Speech recognition overview

Speech recognition (SR) is the ability of the operating system to convert spoken words to written text. An internal driver, called an SR engine, recognizes words and converts them to text. The SR engine may be installed with the operating system or at a later time with other software. During the installation process, speech-enabled packages such as word processors and web browsers, may install their own engines or they can use existing ones. Additional engines are also available through third party manufacturers. These engines often use a certain jargon or vocabulary; for example, a vocabulary specializing in medical or legal terminology. They can also use different voices allowing for regional accents such as British English, or speak a different language altogether such as German, French or Russian.

You need a microphone or some other sound input device to receive the sound. In general, the microphone should be a high quality device with noise filters built in. The speech recognition rate is directly related to the quality of the input. The recognition rate will be significantly lower or perhaps even unacceptable with a poor microphone. The Microsoft Speech Recognition Training Wizard (Voice Training Wizard) guides you through the process and recommends the best position to place the microphone allowing you to test it for optimal results.

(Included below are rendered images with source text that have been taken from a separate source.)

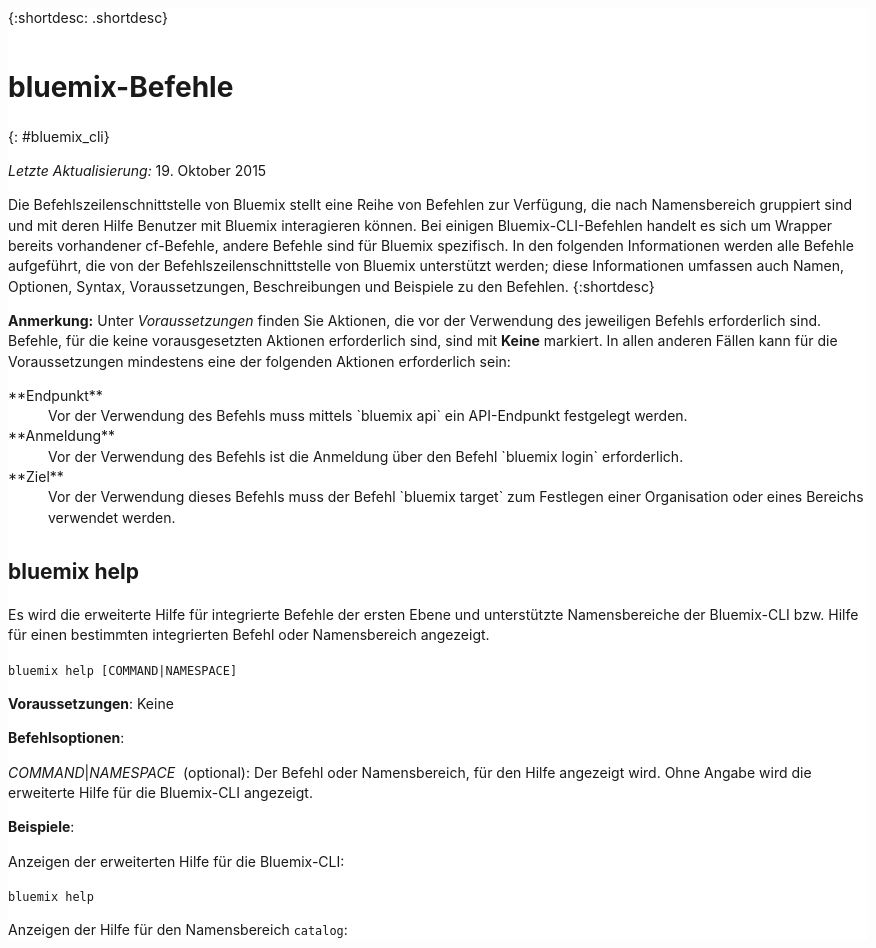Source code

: {:shortdesc: .shortdesc}

# bluemix-Befehle
{: #bluemix_cli}

*Letzte Aktualisierung:* 19. Oktober 2015

Die Befehlszeilenschnittstelle von Bluemix stellt eine Reihe von Befehlen zur Verfügung, die nach Namensbereich gruppiert sind und mit deren Hilfe Benutzer mit Bluemix interagieren können. Bei einigen Bluemix-CLI-Befehlen handelt es sich um Wrapper bereits vorhandener cf-Befehle, andere Befehle sind für Bluemix spezifisch. In den folgenden Informationen werden alle Befehle aufgeführt, die von der Befehlszeilenschnittstelle von Bluemix unterstützt werden; diese Informationen umfassen auch Namen, Optionen, Syntax, Voraussetzungen, Beschreibungen und Beispiele zu den Befehlen.
{:shortdesc}
 
**Anmerkung:** Unter *Voraussetzungen* finden Sie Aktionen, die vor der Verwendung des jeweiligen Befehls erforderlich sind. Befehle, für die keine vorausgesetzten Aktionen erforderlich sind, sind mit **Keine** markiert. In allen anderen Fällen kann für die Voraussetzungen mindestens eine der folgenden Aktionen erforderlich sein:
<dl>
<dt>**Endpunkt**</dt>
<dd>Vor der Verwendung des Befehls muss mittels `bluemix api` ein API-Endpunkt festgelegt werden.</dd>
<dt>**Anmeldung**</dt>
<dd>Vor der Verwendung des Befehls ist die Anmeldung über den Befehl `bluemix login` erforderlich.</dd>
<dt>**Ziel**</dt>
<dd>Vor der Verwendung dieses Befehls muss der Befehl `bluemix target` zum Festlegen einer Organisation oder eines Bereichs verwendet werden.</dd>
</dl>

## bluemix help
Es wird die erweiterte Hilfe für integrierte Befehle der ersten Ebene und unterstützte Namensbereiche der Bluemix-CLI bzw. Hilfe für einen bestimmten integrierten Befehl oder Namensbereich angezeigt.

```
bluemix help [COMMAND|NAMESPACE]
```

**Voraussetzungen**:  Keine

**Befehlsoptionen**:

*COMMAND*|*NAMESPACE*  (optional):  Der Befehl oder Namensbereich, für den Hilfe angezeigt wird. Ohne Angabe wird die erweiterte Hilfe für die Bluemix-CLI angezeigt.

**Beispiele**:

Anzeigen der erweiterten Hilfe für die Bluemix-CLI:

```
bluemix help
```

Anzeigen der Hilfe für den Namensbereich `catalog`:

Once you have installed the system and it is working, it is important to train it for your environment and speaking style. On the Speech Recognition tab, click Train Profile and use the Voice Training Wizard to train the system to recognize background noises such as a fan, the hum of air conditioning, or other office sounds. It adapts to your speaking style including accents, pronunciations and even idiomatic phrases.

Speech Recognition Tips

Speech recognition is not designed for completely hands-free operation; you'll get the best results if you use a combination of your voice and the mouse or keyboard. Also a consistent quality of speech results in the best results. When speaking to others, we usually understand from the context and environment even when whispered, shouted, or talking quickly or slowly. However, speech recognition understands words best when spoken to in a more predictable manner.

Speak in a consistent, level tone. Speaking too loudly or too softly makes it difficult for the computer to recognize what you've said.
Use a consistent rate, without speeding up and slowing down.
Speak without pausing between words; a phrase is easier for the computer to interpret than just one word. For example, the computer has a hard time understanding phrases such as, "This (pause) is (pause) another (pause) example (pause) sentence."
Start by working in a quiet environment so that the computer hears you instead of the sounds around you, and use a good quality microphone. Keep the microphone in the same position; try not to move it around once it is adjusted.
Train your computer to recognize your voice by reading aloud the prepared training text in the Voice Training Wizard. Additional training increases speech recognition accuracy.
As you dictate, do not be concerned if you do not immediately see your words on the screen. Continue speaking and pause at the end of your thought. The computer will display the recognized text on the screen after it finishes processing your voice.
Pronounce words clearly, but do not separate each syllable in a word. For example, sounding out each syllable in "e-nun-ci-ate," will make it harder for the computer to recognize what you've said.